What you have to do ->
Continue the passage below about helping children cope with grief and tragedy, picking up right after its last sentence.

Excerpted passage ->
The innocence of children is a beautiful thing. Our Lord points to a little child as an example of a disciple of Christ. Little children are innocent, simple, humble and loving. An example of this is when a child, in the midst of fear and anxiety, holds on to their parents as tight as they can. A child has full confidence that their parent will protect and watch over them.

As children of God, we too have a loving parent, God the Father, to watch over us and protect us. He will be with us always. Children need to be taught this – and what better example can we share with them than God, our loving Father, protecting us.

Children develop at all different levels and stages. While two siblings might experience the same thing, they understand and comprehend this same event at two different and distinct levels. To help our children better deal with the tragic events that took place on September 11, the Department of Youth and Young Adult Ministries is providing this Developmental Activity Guide to Deal with Grief and Tragedy for Families. We pray that this will assist you in nurturing your child.

This guide highlights some of the social-emotional milestones that children are experiencing at different ages. Below each stage, we have provided a few activities that may help your child (and you) deal with this tragedy. Some of the activities are appropriate to do with different ages as well-- so use your judgment. You know your child best. We have also provided a suggested reading list for children. This is a small sample of the wonderful resources available through children’s literature to help your child with this tragedy.

(Extracted data entries)
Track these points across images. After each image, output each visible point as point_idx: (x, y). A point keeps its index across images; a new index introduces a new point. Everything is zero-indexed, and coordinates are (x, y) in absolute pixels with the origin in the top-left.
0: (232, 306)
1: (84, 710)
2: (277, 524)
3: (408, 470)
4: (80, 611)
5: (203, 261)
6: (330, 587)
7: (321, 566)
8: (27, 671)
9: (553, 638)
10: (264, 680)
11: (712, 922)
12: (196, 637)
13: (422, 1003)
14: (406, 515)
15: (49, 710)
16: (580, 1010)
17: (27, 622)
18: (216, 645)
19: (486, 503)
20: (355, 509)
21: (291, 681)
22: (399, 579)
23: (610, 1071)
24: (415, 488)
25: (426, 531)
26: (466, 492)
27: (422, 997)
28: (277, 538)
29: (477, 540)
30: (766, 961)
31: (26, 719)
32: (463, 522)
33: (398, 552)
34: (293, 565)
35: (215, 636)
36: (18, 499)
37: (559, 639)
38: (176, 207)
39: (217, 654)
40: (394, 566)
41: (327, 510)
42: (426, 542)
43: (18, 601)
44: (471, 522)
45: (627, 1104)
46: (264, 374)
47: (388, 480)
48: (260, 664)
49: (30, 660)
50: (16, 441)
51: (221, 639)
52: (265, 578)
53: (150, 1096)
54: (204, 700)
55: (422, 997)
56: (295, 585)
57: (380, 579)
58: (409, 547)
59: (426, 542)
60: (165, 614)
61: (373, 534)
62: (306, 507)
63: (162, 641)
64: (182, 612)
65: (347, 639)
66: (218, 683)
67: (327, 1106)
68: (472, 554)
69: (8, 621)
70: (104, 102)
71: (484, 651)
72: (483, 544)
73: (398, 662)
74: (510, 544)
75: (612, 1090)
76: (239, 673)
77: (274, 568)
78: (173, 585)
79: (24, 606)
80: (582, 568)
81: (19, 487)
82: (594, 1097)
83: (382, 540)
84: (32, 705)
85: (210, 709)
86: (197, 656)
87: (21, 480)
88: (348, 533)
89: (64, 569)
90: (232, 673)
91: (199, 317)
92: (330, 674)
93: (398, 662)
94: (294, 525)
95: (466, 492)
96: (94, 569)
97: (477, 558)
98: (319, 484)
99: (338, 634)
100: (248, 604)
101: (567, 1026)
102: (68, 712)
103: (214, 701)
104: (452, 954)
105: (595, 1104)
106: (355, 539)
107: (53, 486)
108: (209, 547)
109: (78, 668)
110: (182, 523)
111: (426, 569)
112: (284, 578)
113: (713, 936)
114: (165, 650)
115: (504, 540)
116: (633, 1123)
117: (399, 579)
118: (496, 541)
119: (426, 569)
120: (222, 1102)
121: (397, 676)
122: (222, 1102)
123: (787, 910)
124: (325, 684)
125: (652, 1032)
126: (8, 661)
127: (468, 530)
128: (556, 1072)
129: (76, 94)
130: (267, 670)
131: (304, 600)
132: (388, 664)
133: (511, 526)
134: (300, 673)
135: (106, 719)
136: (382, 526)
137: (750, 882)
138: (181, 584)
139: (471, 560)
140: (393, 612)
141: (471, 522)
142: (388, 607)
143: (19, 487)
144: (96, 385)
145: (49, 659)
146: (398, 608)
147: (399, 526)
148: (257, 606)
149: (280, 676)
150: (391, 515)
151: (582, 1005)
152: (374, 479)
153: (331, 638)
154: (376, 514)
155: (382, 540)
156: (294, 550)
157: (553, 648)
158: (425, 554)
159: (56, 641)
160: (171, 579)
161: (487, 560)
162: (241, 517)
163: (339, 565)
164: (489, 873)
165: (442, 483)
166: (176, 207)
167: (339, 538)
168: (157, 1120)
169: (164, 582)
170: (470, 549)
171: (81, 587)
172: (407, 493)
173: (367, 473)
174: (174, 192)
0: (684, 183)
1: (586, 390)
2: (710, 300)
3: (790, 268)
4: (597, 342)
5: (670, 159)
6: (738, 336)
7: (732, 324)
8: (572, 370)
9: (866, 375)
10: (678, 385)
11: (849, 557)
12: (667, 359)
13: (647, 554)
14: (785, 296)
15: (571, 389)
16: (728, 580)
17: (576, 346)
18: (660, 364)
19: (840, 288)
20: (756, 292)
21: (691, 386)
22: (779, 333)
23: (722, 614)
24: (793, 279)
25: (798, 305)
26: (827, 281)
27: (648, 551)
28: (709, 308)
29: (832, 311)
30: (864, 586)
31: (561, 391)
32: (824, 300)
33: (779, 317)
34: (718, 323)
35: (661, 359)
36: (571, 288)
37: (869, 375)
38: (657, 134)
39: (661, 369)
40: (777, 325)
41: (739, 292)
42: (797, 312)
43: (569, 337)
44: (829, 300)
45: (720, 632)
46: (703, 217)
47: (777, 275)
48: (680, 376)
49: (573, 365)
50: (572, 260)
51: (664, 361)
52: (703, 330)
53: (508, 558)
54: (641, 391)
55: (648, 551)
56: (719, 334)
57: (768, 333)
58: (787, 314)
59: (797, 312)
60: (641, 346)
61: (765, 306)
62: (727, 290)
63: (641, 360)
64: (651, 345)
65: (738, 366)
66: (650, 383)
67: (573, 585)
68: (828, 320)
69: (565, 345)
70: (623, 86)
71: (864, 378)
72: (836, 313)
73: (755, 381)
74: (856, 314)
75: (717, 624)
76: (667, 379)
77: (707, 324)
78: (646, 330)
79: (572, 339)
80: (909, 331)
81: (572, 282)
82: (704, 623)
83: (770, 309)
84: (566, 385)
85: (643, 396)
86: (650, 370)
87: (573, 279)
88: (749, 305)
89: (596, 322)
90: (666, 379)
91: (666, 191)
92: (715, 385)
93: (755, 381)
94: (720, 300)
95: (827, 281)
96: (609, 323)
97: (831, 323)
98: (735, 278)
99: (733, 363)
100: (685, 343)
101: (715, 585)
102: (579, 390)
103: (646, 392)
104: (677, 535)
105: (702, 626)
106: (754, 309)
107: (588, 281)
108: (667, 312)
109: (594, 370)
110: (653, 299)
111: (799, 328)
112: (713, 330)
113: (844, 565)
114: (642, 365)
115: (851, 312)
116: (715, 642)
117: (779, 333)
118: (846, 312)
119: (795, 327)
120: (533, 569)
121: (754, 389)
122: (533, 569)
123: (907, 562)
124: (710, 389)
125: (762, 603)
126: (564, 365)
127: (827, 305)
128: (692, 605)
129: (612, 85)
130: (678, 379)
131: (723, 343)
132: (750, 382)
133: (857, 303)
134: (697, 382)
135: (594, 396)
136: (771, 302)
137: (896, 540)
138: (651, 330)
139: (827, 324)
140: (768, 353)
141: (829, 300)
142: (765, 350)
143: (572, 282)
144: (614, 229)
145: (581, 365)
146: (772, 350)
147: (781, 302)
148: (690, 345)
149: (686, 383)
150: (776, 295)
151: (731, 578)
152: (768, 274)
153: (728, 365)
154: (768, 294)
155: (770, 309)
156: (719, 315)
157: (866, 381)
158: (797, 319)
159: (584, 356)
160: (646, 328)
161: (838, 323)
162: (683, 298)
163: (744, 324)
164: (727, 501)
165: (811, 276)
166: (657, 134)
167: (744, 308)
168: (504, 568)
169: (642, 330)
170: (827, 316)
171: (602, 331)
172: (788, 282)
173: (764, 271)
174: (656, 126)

Reply ->
General Suggestion That Cross The Ages

Not only is this a stressful time for children but for adults as well. With everything going on in the world, it is easy to forget what matters most. Our children need us more than ever to pray with them, hold them, listen to them and play with them. There are many terrible things going on in the world but in the eyes of your child, you have a reminder of God’s love. Let His love guide you and your family through this difficult time. More than anything our children need our time to help them heal this loss. Below are some general suggestions for all ages.

  • Pray – St John Kronstadt said, “Prayer is the destruction of fear.” Pray for your child and with your child. Teach your child how to pray using prayers, hymns, Psalms and Services of the church. Let them see you praying! 
  • Listen – As adults, we often spend time talking to children; now is a time to listen. Don’t try to tell them how they feel or attempt to fix what they are feeling. Just listen and let them know you hear them. Be available to them and talk to them on their terms. If they are not ready to talk, don’t force them to. Listening to children takes special skills. They might not be able to tell you what they are feeling or even know what they are feeling. Listen with your ears, eyes and heart.
  • Read – Reading is a very powerful tool for all ages. Use books to spark discussion and help make sense of this difficult subject. Even if children can read for themselves have them read the books with you. If they are “too old” for children’s books, have them read them to younger siblings. Some of the suggested books are only appropriate for certain ages, but many are classics that transcend age. Read to them from the bible. There are many stories of God taking something bad and making it work for His Glory… just look at the Crucifixion and Resurrection. 
  • Hold – Touch is our most powerful sense. During difficult times, it can communicate what words cannot. Holding your child can help reassure them that you are there for them and can help you remember that there is still good in the world. Hold on tight and thank God that He has blessed you with the precious gift of your child.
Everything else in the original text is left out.